BCEE, BIL, BGL BNP Paribas, Banque de Luxembourg, Raiffeisen, ING et Bank of China ont signé mardi 21 avril avec le ministre des Finances Pierre Gramegna la convention encadrant le régime des prêts garantis par l’État en faveur de l’économie nationale dans le cadre de la pandémie de coronavirus.

Annoncé le 25 mars dans le cadre du programme de stabilisation de l’économie, instauré par la loi du 18 avril, ce nouveau régime permet à L’État de garantir les prêts bancaires accordé aux entreprises « à hauteur de 2,5 milliards d’euros », indique le communiqué du ministère des Finances.
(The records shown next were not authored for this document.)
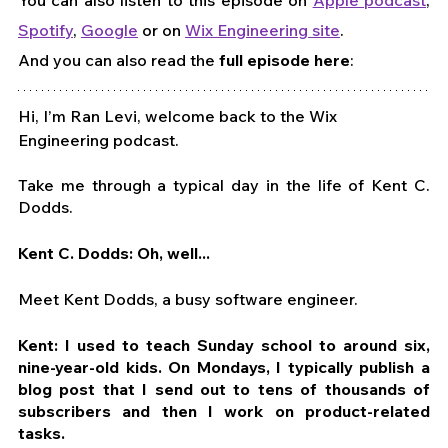
Spotify
, 
Google
 or on 
Wix Engineering site
. 
And you can also read the 
full episode here
:
Hi, I’m Ran Levi, welcome back to the Wix 
Engineering podcast.
Take me through a typical day in the life of Kent C. 
Dodds.
Kent C. Dodds: Oh, well...
Meet Kent Dodds, a busy software engineer.
Kent: I used to teach Sunday school to around six, 
nine-year-old kids. On Mondays, I typically publish a 
blog post that I send out to tens of thousands of 
subscribers and then I work on product-related 
tasks.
Les entreprises pourront solliciter leur établissement financier pour souscrite à un prêt qui pourra « s’élever jusqu’à 25% de leur chiffre d’affaires et qui bénéficiera d’une garantie de L’État à hauteur de 85% », souligne-t-il.

Par conséquent, les banques ayant signé cette convention pourront accorder un plus grand nombre de prêts pour « des montants plus élevés ». Elles conservent tout de même une part de risque de 15%. « En tout, les banques pourront donc accorder des crédits garantis aux entreprises touchées par la crise jusqu’à concurrence de 2,94 milliards d’euros (85% x 2,94 = €2,5 milliards garantis par l’État). Sont éligibles les prêts accordés par les banques aux grandes entreprises, PME et indépendants, y compris aux jeunes entreprises innovantes », qui avaient été oubliées dans un premier temps.

Un prêt d’une banque à une entreprise selon l’ABBL

Selon le texte du ministère ces prêts garantis par l’État s’inscrivent dans l’ensemble de mesures prises il y a quelques semaines par le gouvernement pour aider l’économie fragilisée à surmonter la crise actuellement traversée. Ils sont un « outil subsidiaire » « après recours » à ceux de la Société nationale de crédit et d’investissement (SNCI), de l’Office du Ducroire ou de la Banque européenne d’investissement (BEI). Les banques évalueront elles-mêmes l’éligibilité aux prêts « dans le respect des conditions » prévues dans la convention.

L’Association des banques et banquiers Luxembourg (ABBL) a précisé de son côté dans un communiqué distinct que cela restait « un prêt d’une banque à une entreprise : ce n’est pas un prêt de l’État ». « La garantie de l’État est rémunérée selon un barème qui dépend de la taille de l’entreprise et de la durée du prêt garanti. Cette commission de garantie, perçue par la Trésorerie de l’État auprès de l’établissement prêteur, est supportée par l’emprunteur », dit-elle encore.

Le rôle essentiel des banques pour le pays

Ce régime est complémentaire aux moratoires sur des prêts existants que les établissements de crédit se sont engagés à accorder aux entreprises dans le contexte actuel de crise sanitaire. A noter qu’aujourd’hui, plus de 8 000 moratoires de 6 soit plus de 2,6 milliards d’euros entièrement à la charge des banques ont été accordés aux entreprises du pays.

D’après le ministre des Finances Pierre Gramegna cité dans le communiqué, ce régime de garantie est un « un vrai partenariat public-privé et représente ainsi une des forces traditionnelles du Luxembourg qui a toujours su miser sur le dialogue avec les acteurs économiques ». Il continue en affirmant : « les banques prennent leurs responsabilités et jouent un rôle essentiel pour le pays en vue de renouer avec la croissance économique et à préparer l’avenir ».

Yves Maas, vice-président de l’ABBL (à gauche) et Pierre Gramegna, ministre des Finances ont signé la convention en présence virtuelle des représentants des banques partenaires. (Photo: minfin).